**WHAT THE TASK ASKS:** Within the listing below, the lines to output run from the one containing "microscopy of glioma" through the one containing "brown stain labels"; copy them exactly and nothing else.

**SUPPLIED DATA:**
# # #

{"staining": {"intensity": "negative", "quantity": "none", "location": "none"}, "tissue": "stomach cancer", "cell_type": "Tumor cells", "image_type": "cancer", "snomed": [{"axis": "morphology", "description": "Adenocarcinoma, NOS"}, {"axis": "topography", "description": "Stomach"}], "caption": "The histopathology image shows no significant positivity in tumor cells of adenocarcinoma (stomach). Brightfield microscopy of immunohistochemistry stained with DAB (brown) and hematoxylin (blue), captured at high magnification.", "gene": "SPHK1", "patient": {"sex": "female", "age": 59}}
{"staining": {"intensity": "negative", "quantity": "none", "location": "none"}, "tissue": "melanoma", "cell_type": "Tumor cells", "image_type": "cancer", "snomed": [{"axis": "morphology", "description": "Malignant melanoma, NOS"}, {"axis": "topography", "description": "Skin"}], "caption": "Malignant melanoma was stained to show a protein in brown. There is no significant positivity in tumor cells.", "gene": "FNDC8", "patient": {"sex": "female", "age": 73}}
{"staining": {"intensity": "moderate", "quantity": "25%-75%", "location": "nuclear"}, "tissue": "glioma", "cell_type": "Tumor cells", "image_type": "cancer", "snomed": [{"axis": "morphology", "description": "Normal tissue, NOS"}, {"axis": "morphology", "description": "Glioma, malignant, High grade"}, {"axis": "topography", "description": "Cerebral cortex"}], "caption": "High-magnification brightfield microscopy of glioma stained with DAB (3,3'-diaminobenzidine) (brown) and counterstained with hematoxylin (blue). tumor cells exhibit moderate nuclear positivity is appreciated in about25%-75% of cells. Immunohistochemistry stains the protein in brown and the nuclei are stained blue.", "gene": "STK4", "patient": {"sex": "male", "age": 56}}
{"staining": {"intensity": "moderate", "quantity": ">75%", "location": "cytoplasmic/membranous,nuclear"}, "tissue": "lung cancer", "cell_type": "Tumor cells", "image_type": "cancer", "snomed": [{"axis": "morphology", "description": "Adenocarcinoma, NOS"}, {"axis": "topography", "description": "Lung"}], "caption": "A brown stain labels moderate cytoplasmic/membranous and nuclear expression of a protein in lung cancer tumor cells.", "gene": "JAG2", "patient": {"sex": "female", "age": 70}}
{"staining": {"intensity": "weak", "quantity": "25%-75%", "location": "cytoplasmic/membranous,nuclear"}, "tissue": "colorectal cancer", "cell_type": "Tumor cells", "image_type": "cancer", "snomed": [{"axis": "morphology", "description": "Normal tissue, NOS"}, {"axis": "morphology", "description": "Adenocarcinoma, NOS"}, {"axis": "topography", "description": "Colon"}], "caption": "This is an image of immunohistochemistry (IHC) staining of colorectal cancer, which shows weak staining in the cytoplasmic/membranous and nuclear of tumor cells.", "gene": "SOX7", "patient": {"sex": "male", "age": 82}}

# # #

**RESULT OF THIS TASK:**
{"staining": {"intensity": "moderate", "quantity": "25%-75%", "location": "nuclear"}, "tissue": "glioma", "cell_type": "Tumor cells", "image_type": "cancer", "snomed": [{"axis": "morphology", "description": "Normal tissue, NOS"}, {"axis": "morphology", "description": "Glioma, malignant, High grade"}, {"axis": "topography", "description": "Cerebral cortex"}], "caption": "High-magnification brightfield microscopy of glioma stained with DAB (3,3'-diaminobenzidine) (brown) and counterstained with hematoxylin (blue). tumor cells exhibit moderate nuclear positivity is appreciated in about25%-75% of cells. Immunohistochemistry stains the protein in brown and the nuclei are stained blue.", "gene": "STK4", "patient": {"sex": "male", "age": 56}}
{"staining": {"intensity": "moderate", "quantity": ">75%", "location": "cytoplasmic/membranous,nuclear"}, "tissue": "lung cancer", "cell_type": "Tumor cells", "image_type": "cancer", "snomed": [{"axis": "morphology", "description": "Adenocarcinoma, NOS"}, {"axis": "topography", "description": "Lung"}], "caption": "A brown stain labels moderate cytoplasmic/membranous and nuclear expression of a protein in lung cancer tumor cells.", "gene": "JAG2", "patient": {"sex": "female", "age": 70}}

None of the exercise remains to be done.